Naturally the family who has moved to England to start a new life falls foul of the Triad, a favour is owed, however it is not in the linear narrative where the riches of this story lie, it is through the experiences of each of the family members, and later Chen’s father who is sent to live with them by the surviving brothers. An immigrant’s life, the hardships, racism, they need to withstand, their lack of understanding of the tax system, what is required to set up a new takeaway food business, items that “fall off the back of a truck” Lily can’t understand why they’re not broken, etc.

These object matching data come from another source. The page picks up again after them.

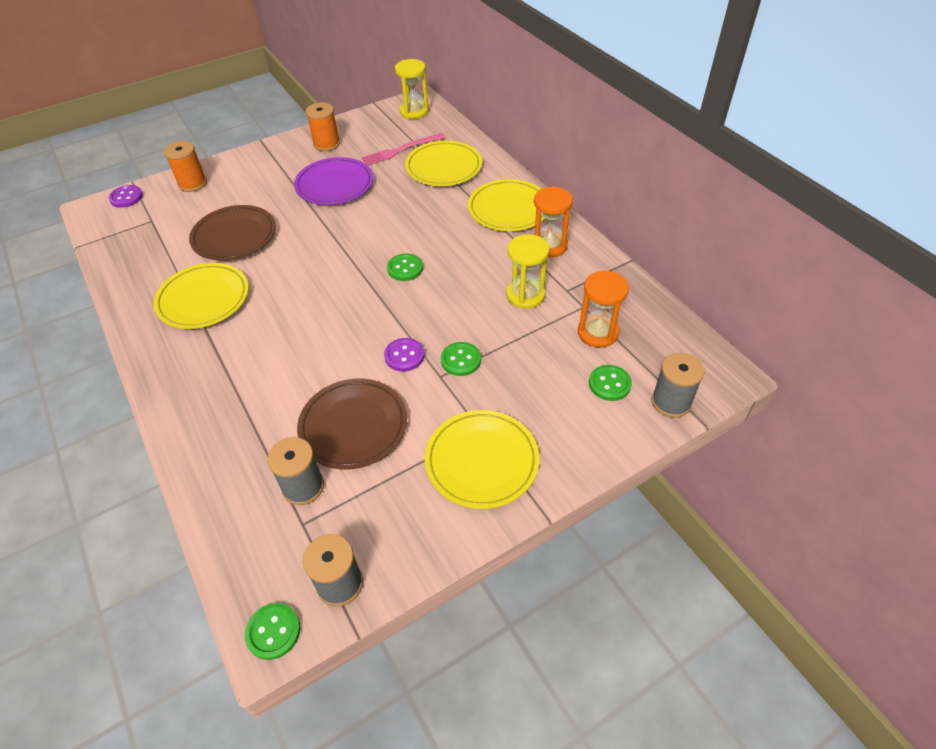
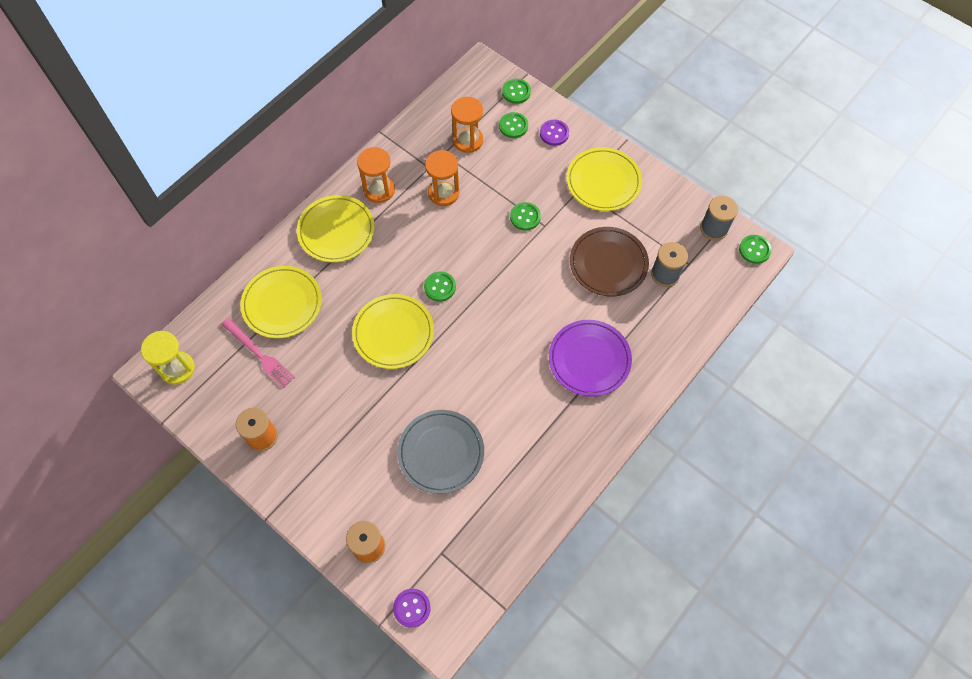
camera: 110 degrees left, 15 degrees up
yellow plate [153,263,249,329] -> yellow plate moved to [352,294,434,369]
brown plate [189,205,276,261] -> grey plate [397,410,484,494]
purple plate [294,157,373,205] -> purple plate moved to [549,320,632,397]
purple button [384,338,425,372] -> purple button moved to [540,119,569,146]
yellow hourglass [506,234,549,309] -> orange hourglass [425,150,460,206]
grey spool [652,353,705,418] -> green button [502,79,531,104]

The Chen family decide, for various reasons, to open a takeaway Chinese food shop in a dilapidated part of London:

The food they sold, certainly wholesome, nutritious, colourful, even tasty in its way, had been researched by Chen. It bore no resemblance at all to Chinese cuisine. They served from a stereotyped menu, similar to those outside countless other establishments in the UK. The food was, if nothing else, thought Lily, provenly successful: English tastebuds must be as degraded as their care for their parents; it could, of course, be part of a scheme of cosmic repercussion. ‘Sweet and sour pork’ was their staple, naturally: batter musket balls encasing a tiny core of meat, laced with a scarlet sauce that has an interesting effect on the urine of the customer the next day. Chen knew because he tried some and almost fainted with the shock the morning after, fearing some frightful internal haemorrhaging (has Lily been making him overdo it lately) and going around with a slight limp until in the mid-afternoon the stream issued as clear as ever. ‘Spare-ribs’ (whatever they were) also seemed popular. So were the spring rolls, basically a Northerner’s snack, which Lily parsimoniously filled mostly with bean-sprouts. All to be packed in the rectangular silver boxes, food coffins to be removed and consumed statutorily off-premises. The only authentic dish they served was rice, the boiled kind; the fried rice they sold with peas and ham bore no resemblance to the chowfaan Lily cooked for themselves, although it was popular enough with their West Indian customers. The dishes were simple to cook; well within Chen’s capabilities, which was hardly surprising since they had been invented by Chinese seamen who had jumped ship or retired in East London a generation ago.

As a best seller in the early 1980’s this novel expertly portrays the life of recently arrived immigrants, whilst being obvious in its approach, almost educational in parts (what the numbers signify to the Triads for example), and was possibly ground breaking in an era of post-war novels about trauma. Whilst other works of the time do have immigrant characters, for example Alice Thomas Ellis’ ‘The 27th Kingdom’ has a Russian immigrant as the main character, but she is satirised, and in no way elicits the reader’s sympathy.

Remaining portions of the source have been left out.